From Ambrose Bierce’s The Devil’s Dictionary:
“INK, n. A villainous compound of tannogallate of iron, gum-arabic and water, chiefly used to facilitate the infection of idiocy and promote intellectual crime. The properties of ink are peculiar and contradictory: it may be used to make reputations and unmake them; to blacken them and to make them white; but it is most generally and acceptably employed as a mortar to bind together the stones of an edifice of fame, and as a whitewash to conceal afterward the rascal quality of the material. There are men called journalists who have established ink baths which some persons pay money to get into, others to get out of. Not infrequently it occurs that a person who has paid to get in pays twice as much to get out.”

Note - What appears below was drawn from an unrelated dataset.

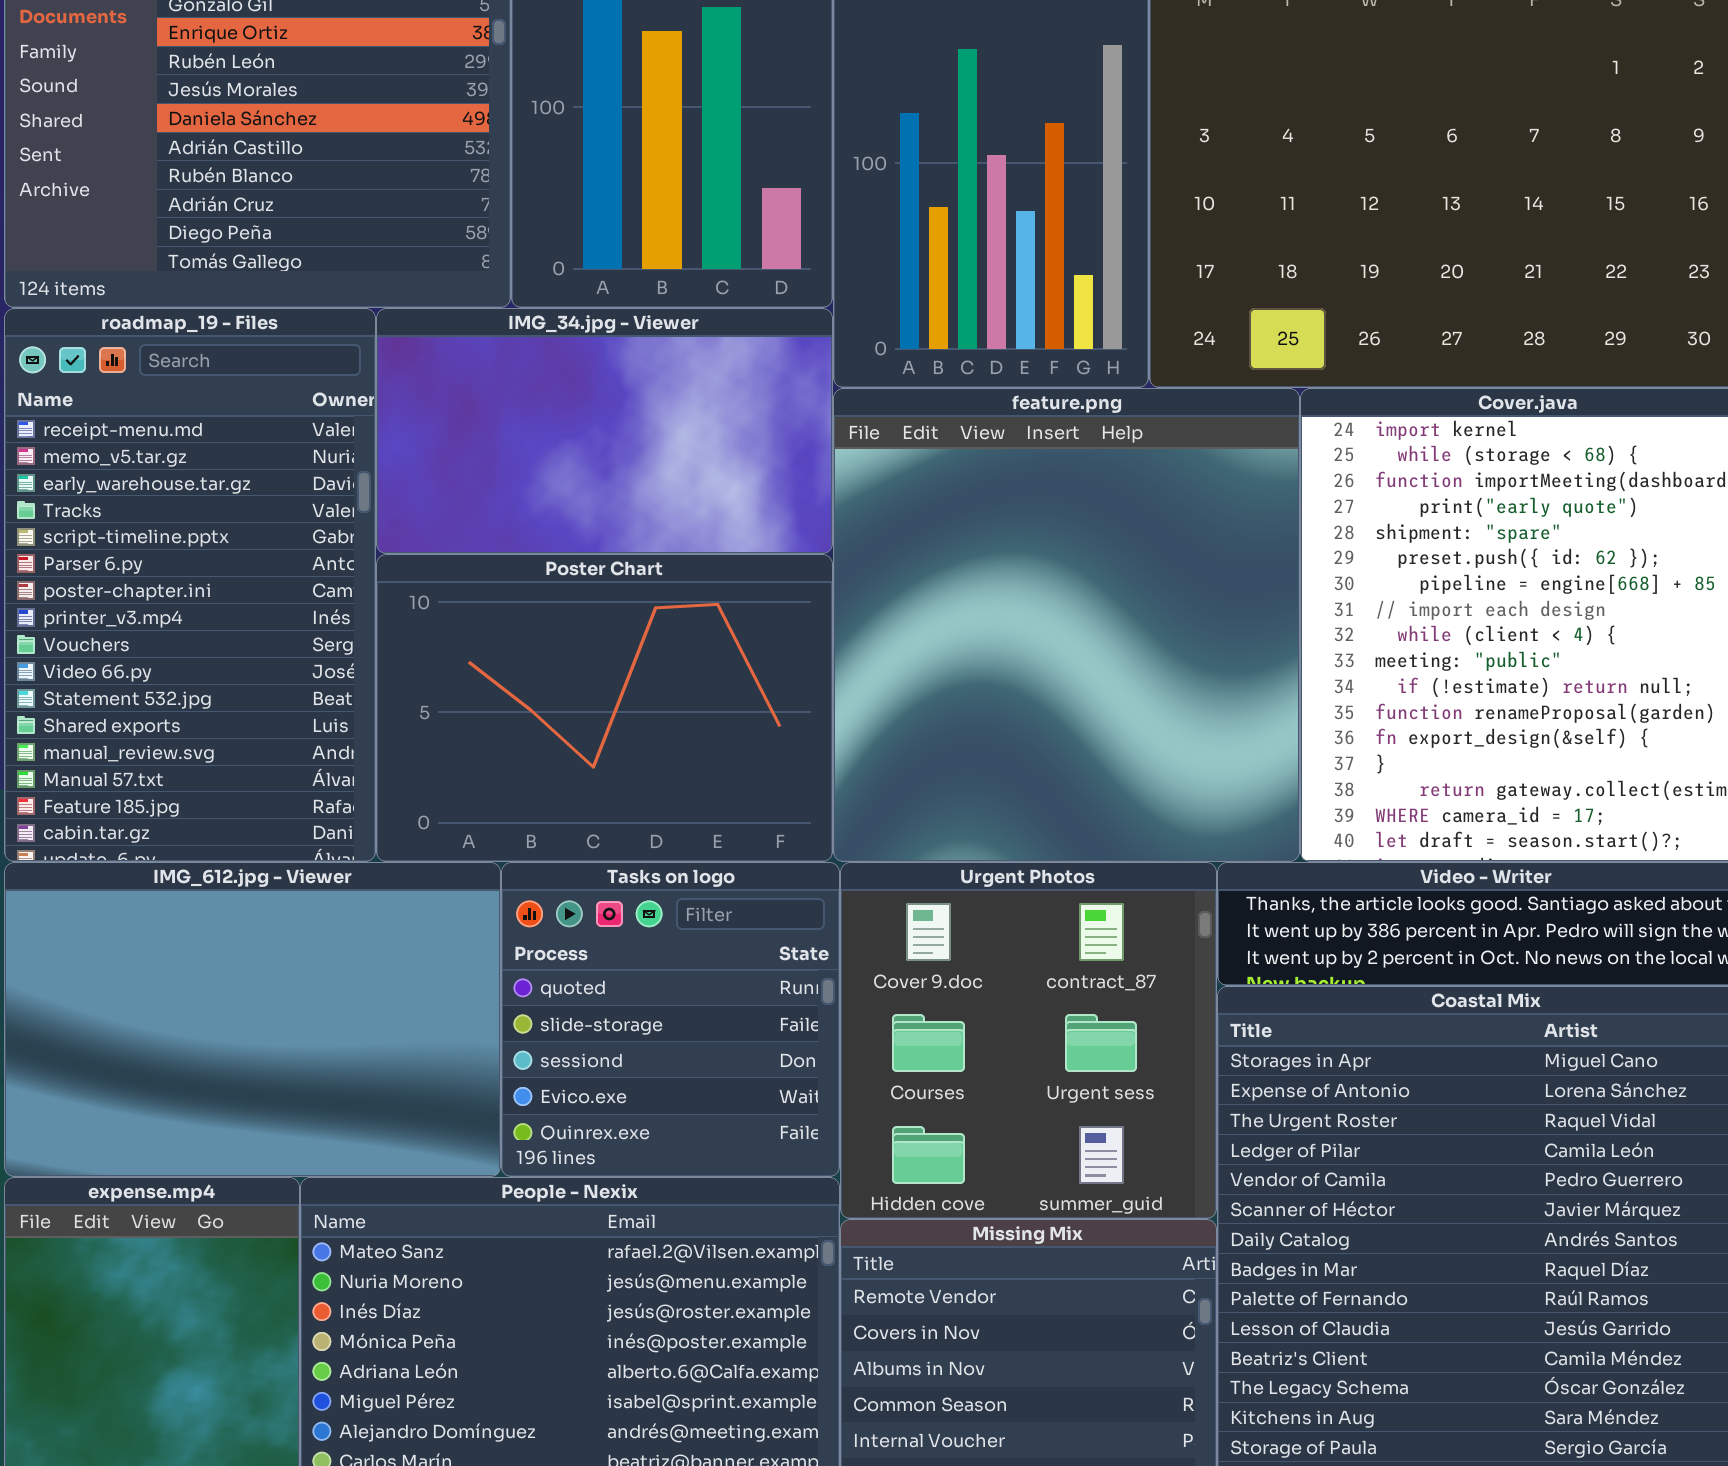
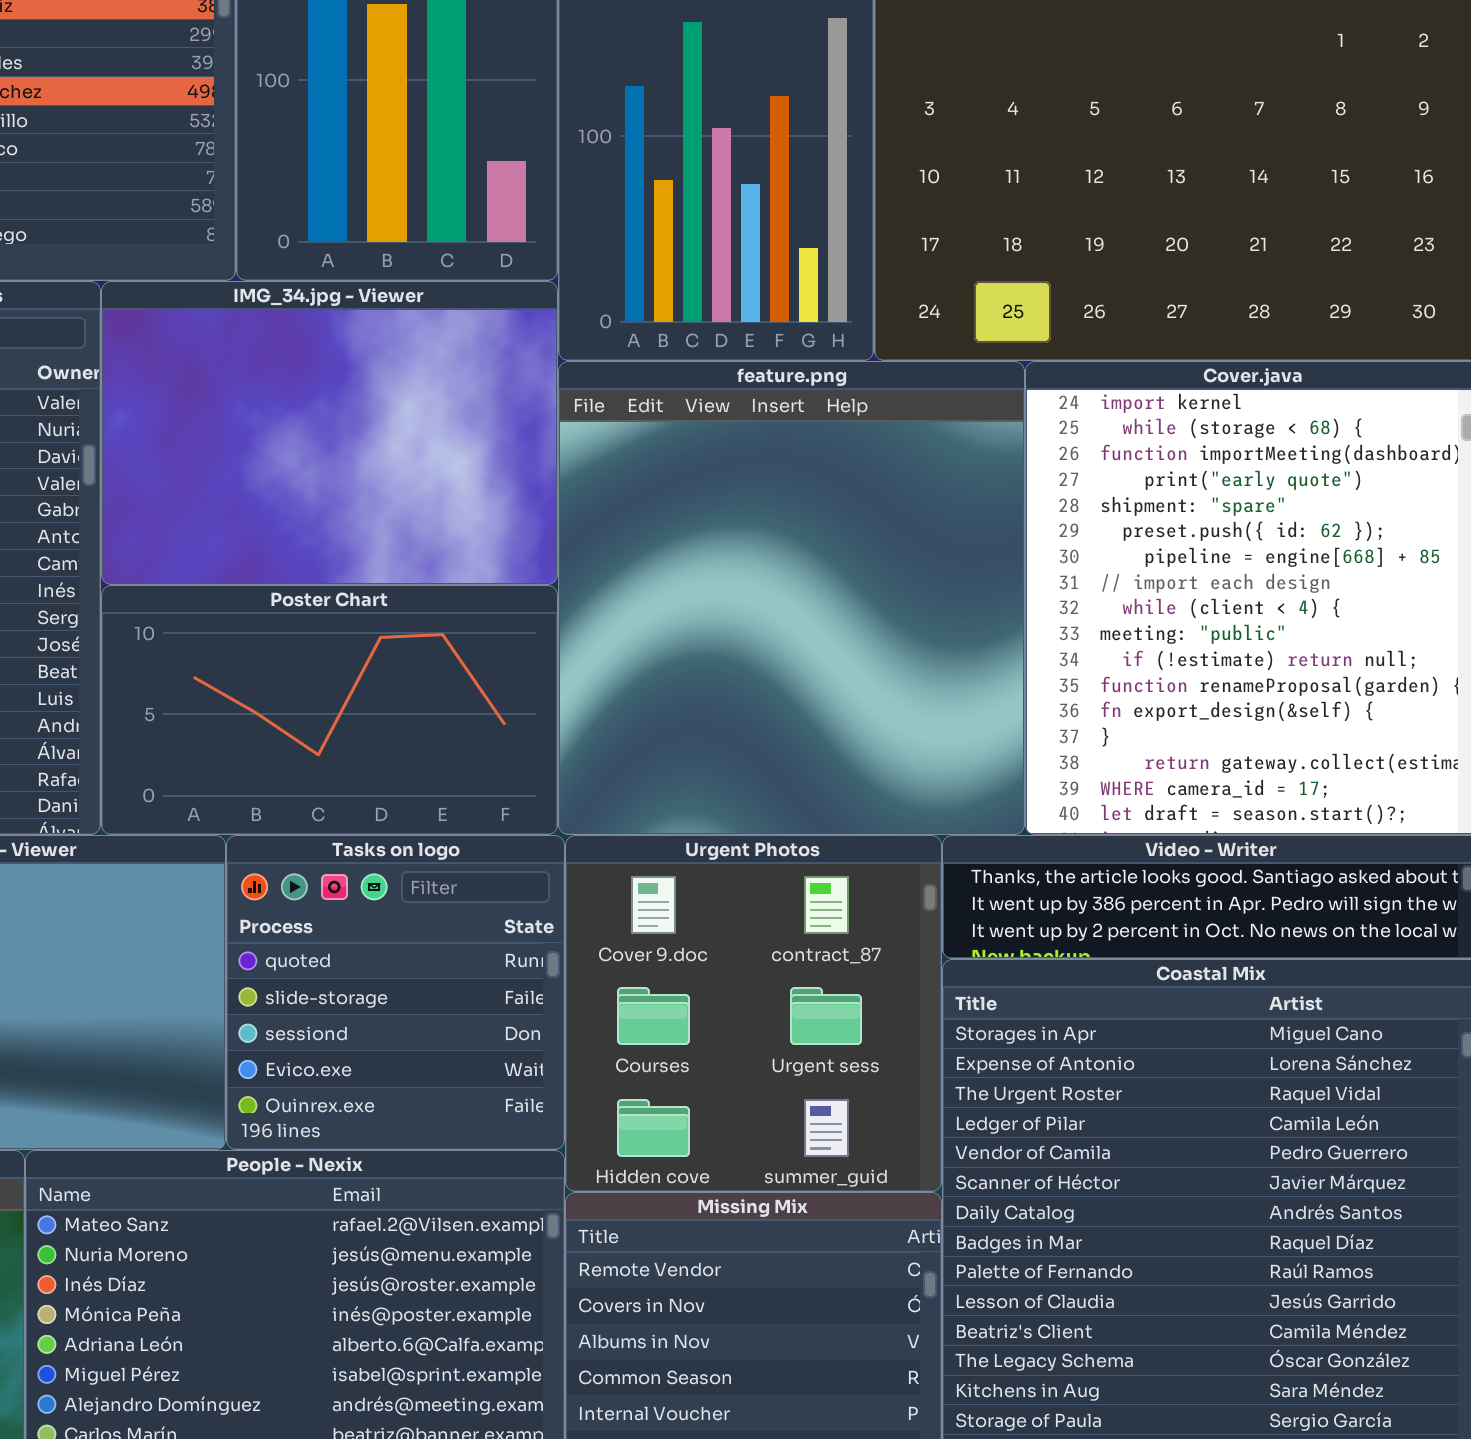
IMG_34.jpg - Viewer: [376,308,833,554] -> [101,281,558,585], resized
Poster Chart: [376,554,833,862] -> [101,585,558,835], resized

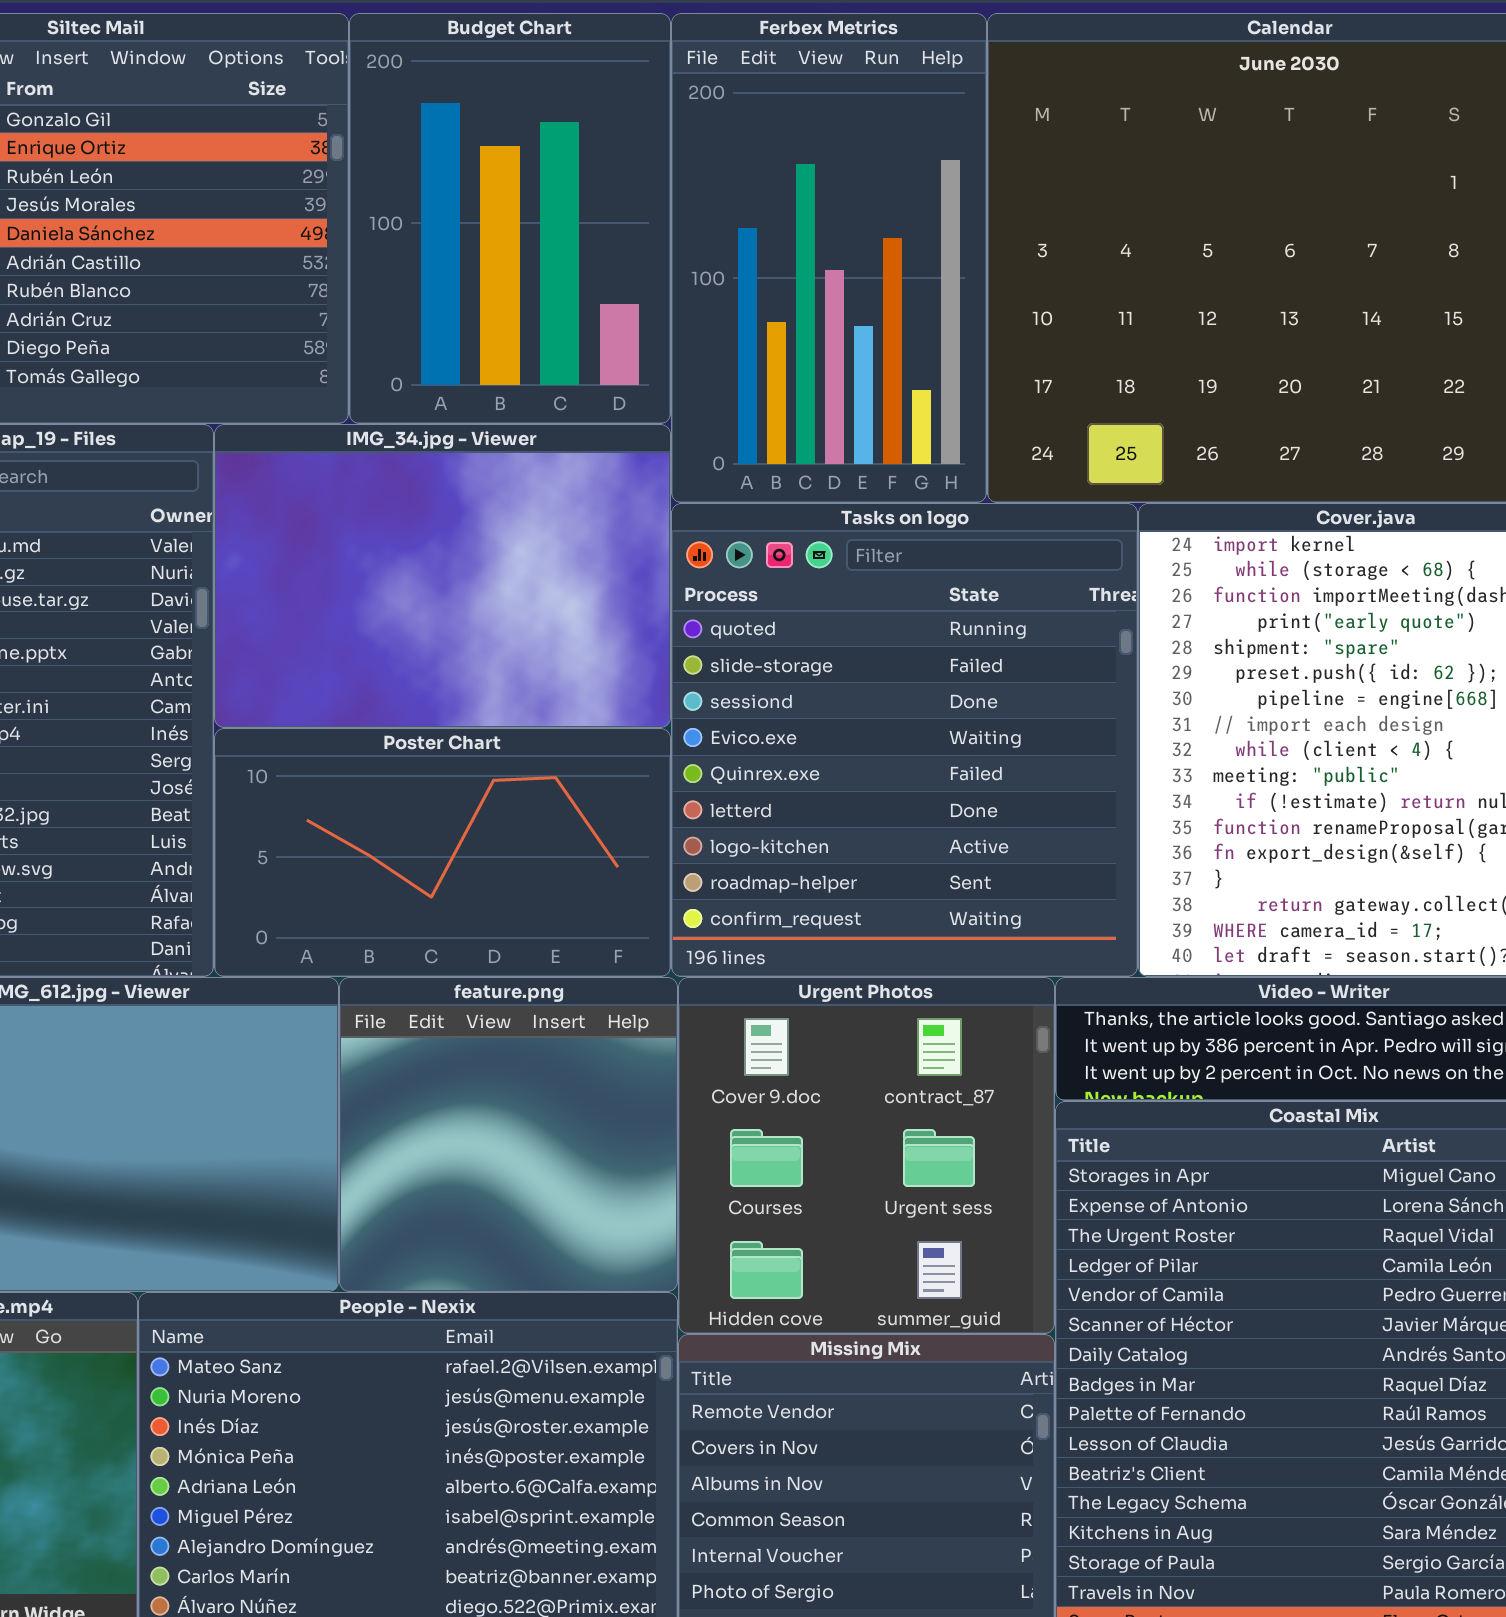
feature.png: [558,361,1025,835] -> [339,977,678,1292], moved, resized
Tasks on logo: [226,835,565,1150] -> [671,503,1138,977], moved, resized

I would therefore like to add a new entry:
“INTERNET, n. An ethereal place of electrons and ephemera known as web sites, chiefly used to facilitate the excessive masturbatory habits of the human species, but occasionally used for commerce and news. Any individual with an iota of something to say may create a web site and declare himself expert. If one denies the veracity of said claims, one may engage author of a web site in a flame war (see ‘geek terms’) to prove that, in fact, there are no opinions on the Internet, only Truth. However, if one declares his site ‘authoritative’ he may thus deny visitors the right to contest. (See FoxNews.com). Also, one may publish wild theories about the nature of government, religion, and reality. Evidence is unnecessary, but if challenged, one may resort to circular arguments or links to other web sites of similar material. Pop-up ads are a common and welcome reminder that nothing is as good for a country as a healthy economy. While the Internet is not immune to contagions, STDs are not a recurring problem.”
Now, I urge you to come up with an entry of your own.